Moreno Andreatta est-il un mathématicien qui joue du piano ? Ou un musicien qui fait des maths ? Difficile de trancher, tant ces deux activités sont imbriquées chez ce chercheur de l’équipe Représentations musicales de l’Institut de recherche et coordination acoustique/musique (Ircam), à Paris.
Un « mathémusicien »
Qu’on en juge : il est à la fois titulaire d’un Premier Prix de piano au conservatoire de Novare, en Italie, et d’une habilitation à diriger des recherches à l’Institut de recherche mathématique avancée de Strasbourg, et il a financé sa thèse en musicologie computationnelle en improvisant au piano-bar, chaque samedi, à bord du Bretagne, de la compagnie des Bateaux parisiens.
« C’est la première fois qu’un projet sur les rapports entre mathématiques, informatique et musique fait l’objet d’un tel poste au CNRS », Moreno Andreatta
« J’ai grandi dans la musique », se souvient-il.

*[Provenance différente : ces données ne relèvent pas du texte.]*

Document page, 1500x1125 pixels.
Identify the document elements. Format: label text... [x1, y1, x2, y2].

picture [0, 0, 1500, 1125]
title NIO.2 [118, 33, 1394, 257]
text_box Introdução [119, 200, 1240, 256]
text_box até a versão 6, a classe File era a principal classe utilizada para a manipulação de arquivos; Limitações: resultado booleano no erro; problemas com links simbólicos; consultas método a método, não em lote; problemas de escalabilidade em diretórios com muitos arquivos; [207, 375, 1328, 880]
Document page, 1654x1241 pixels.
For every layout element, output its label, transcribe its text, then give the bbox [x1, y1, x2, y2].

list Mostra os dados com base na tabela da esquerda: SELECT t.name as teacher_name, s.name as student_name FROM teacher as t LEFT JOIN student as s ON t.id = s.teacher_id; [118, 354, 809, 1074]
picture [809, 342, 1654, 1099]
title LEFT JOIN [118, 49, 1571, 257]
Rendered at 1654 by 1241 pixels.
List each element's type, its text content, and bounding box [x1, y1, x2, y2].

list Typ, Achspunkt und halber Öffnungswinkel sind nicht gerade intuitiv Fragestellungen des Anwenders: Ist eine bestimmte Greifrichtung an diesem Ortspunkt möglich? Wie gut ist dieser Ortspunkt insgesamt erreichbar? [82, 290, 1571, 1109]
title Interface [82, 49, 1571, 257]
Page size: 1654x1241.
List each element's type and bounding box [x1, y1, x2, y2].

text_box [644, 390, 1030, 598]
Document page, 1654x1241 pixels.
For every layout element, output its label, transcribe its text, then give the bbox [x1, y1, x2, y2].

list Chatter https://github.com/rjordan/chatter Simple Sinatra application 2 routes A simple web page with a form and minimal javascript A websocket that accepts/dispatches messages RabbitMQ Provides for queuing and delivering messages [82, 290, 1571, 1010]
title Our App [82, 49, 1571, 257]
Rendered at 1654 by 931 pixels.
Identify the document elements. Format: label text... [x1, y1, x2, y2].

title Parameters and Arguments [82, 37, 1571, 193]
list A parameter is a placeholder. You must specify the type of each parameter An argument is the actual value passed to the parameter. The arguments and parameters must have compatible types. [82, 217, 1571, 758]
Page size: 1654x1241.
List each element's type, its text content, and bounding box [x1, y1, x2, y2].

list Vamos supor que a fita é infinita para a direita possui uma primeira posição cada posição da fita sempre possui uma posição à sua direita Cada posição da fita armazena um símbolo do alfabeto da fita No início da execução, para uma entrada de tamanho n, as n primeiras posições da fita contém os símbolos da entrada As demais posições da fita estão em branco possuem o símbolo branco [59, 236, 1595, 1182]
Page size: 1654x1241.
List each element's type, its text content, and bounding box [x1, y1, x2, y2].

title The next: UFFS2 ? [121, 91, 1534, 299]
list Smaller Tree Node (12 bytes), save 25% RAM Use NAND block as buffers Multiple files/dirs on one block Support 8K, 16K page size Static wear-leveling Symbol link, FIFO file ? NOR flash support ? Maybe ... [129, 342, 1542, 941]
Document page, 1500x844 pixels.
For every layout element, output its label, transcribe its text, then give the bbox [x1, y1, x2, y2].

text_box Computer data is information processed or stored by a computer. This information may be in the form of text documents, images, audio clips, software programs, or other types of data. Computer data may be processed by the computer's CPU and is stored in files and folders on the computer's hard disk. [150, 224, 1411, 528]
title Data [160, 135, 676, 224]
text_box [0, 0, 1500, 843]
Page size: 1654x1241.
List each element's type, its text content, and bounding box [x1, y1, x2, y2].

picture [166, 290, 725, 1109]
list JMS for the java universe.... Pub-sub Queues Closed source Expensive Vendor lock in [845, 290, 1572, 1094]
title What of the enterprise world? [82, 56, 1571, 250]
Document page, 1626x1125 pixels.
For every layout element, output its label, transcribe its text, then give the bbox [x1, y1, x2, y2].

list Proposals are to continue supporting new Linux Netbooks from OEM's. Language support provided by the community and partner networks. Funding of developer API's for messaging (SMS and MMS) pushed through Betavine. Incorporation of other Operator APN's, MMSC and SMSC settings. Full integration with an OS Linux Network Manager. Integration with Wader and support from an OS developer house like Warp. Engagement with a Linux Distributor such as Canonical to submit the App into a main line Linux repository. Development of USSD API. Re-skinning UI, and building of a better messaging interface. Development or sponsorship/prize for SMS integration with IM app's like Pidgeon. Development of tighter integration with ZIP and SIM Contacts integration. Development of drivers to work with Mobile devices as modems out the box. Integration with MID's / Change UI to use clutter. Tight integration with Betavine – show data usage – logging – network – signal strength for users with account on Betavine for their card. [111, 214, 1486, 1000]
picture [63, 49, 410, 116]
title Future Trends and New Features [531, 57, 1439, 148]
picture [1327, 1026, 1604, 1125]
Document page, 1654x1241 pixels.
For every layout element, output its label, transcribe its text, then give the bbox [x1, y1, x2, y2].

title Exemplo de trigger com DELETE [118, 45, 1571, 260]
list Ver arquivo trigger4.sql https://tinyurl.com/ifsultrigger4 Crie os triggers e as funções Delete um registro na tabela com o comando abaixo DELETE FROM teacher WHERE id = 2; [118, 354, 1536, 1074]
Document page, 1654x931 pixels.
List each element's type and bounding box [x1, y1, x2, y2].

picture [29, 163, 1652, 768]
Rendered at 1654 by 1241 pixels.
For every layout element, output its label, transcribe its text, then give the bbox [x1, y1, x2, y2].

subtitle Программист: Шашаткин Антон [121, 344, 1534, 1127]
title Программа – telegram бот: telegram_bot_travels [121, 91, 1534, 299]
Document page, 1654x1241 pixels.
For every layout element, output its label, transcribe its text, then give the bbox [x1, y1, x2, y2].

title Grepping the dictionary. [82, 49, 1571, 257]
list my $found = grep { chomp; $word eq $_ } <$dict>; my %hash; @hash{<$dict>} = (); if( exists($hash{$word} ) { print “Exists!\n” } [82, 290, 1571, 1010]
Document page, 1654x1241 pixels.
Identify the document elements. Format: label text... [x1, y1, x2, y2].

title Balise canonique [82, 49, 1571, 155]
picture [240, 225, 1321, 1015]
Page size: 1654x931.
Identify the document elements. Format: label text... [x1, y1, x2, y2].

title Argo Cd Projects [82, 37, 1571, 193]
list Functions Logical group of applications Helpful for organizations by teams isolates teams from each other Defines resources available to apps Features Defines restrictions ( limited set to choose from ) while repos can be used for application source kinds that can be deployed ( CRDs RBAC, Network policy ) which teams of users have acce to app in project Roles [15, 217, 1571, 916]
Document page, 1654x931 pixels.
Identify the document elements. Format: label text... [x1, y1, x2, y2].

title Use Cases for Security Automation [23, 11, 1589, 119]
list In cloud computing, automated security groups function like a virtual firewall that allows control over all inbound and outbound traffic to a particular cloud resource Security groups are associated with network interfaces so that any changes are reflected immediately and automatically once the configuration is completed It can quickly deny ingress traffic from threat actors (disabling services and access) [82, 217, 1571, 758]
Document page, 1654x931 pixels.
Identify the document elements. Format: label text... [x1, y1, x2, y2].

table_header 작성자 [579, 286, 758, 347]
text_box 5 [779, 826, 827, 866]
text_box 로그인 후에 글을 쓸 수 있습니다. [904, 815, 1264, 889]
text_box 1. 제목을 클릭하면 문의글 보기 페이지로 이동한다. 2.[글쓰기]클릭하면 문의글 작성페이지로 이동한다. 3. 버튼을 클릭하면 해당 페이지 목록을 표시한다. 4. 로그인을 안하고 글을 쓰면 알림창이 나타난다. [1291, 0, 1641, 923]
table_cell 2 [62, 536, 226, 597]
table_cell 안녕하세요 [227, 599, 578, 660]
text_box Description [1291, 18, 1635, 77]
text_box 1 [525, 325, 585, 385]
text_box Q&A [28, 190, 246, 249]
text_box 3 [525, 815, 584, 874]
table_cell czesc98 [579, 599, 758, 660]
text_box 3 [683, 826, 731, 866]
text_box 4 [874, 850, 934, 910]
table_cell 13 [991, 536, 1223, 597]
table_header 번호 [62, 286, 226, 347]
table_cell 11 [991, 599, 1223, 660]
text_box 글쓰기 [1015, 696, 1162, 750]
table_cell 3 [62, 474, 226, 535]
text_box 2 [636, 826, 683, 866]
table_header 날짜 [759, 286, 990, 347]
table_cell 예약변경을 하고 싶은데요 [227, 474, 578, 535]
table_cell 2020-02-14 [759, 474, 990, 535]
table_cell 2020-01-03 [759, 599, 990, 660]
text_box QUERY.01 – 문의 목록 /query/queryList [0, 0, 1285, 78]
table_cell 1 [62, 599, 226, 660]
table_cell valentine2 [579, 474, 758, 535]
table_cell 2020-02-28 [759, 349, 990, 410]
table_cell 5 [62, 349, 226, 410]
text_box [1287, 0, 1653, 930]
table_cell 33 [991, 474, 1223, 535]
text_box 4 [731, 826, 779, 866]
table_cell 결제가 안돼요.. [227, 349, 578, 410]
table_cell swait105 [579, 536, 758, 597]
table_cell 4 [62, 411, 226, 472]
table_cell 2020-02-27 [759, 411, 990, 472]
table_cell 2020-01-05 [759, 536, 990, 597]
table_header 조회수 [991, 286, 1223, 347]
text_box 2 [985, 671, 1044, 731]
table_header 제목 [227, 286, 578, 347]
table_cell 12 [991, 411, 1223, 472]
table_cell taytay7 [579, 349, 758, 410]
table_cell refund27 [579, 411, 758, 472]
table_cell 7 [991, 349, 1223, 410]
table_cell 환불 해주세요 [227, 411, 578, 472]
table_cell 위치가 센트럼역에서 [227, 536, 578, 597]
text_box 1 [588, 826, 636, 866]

Son père est pianiste, lui-même commence le piano dès 3 ans. Mais les mathématiques aussi le ravissent. Aujourd’hui, à 45 ans, il réussit enfin à combiner ses deux passions. Avec succès, puisqu’il vient d’être promu directeur de recherche au CNRS. « C’est la première fois qu’un projet sur les rapports entre mathématiques, informatique et musique fait l’objet d’un tel poste au CNRS, se réjouit-il. Je serai chercheur invité à l’université de Strasbourg l’an prochain, et mes nouvelles recherches seront centrées sur l’articulation entre musique savante et musiques actuelles : pop, rock, chanson et jazz. »
C’est lors de son master 2 de mathématiques, en Italie, qu’il a découvert Musique formalisée, du compositeur grec Iannis Xenakis, pionnier de l’utilisation des mathématiques en musique savante. Dans ce livre, Xenakis explique comment il compose à partir de fonctions mathématiques. Une révélation pour Moreno Andreatta : il n’est pas obligé de choisir entre la musique et les maths.
Un « désordre organisé »
« Je me suis alors intéressé à la construction de “canons rythmiques mosaïques”, pour mon mémoire de master : il s’agit de faire jouer à plusieurs percussionnistes des motifs rythmiques conçus de manière qu’aucun ne joue en même temps, mais qu’il n’y ait pas non plus de silence, explique le chercheur. C’est un “désordre organisé”, pour reprendre une belle expression du compositeur Olivier Messiaen. Bien sûr, il y a des solutions très simples, par exemple, quand les rythmes sont réguliers. Mais, lorsqu’on cherche toutes les manières de remplir ces contraintes, cela devient un problème mathématique complexe, qui reste ouvert. Aujourd’hui, je codirige une thèse sur ce sujet. »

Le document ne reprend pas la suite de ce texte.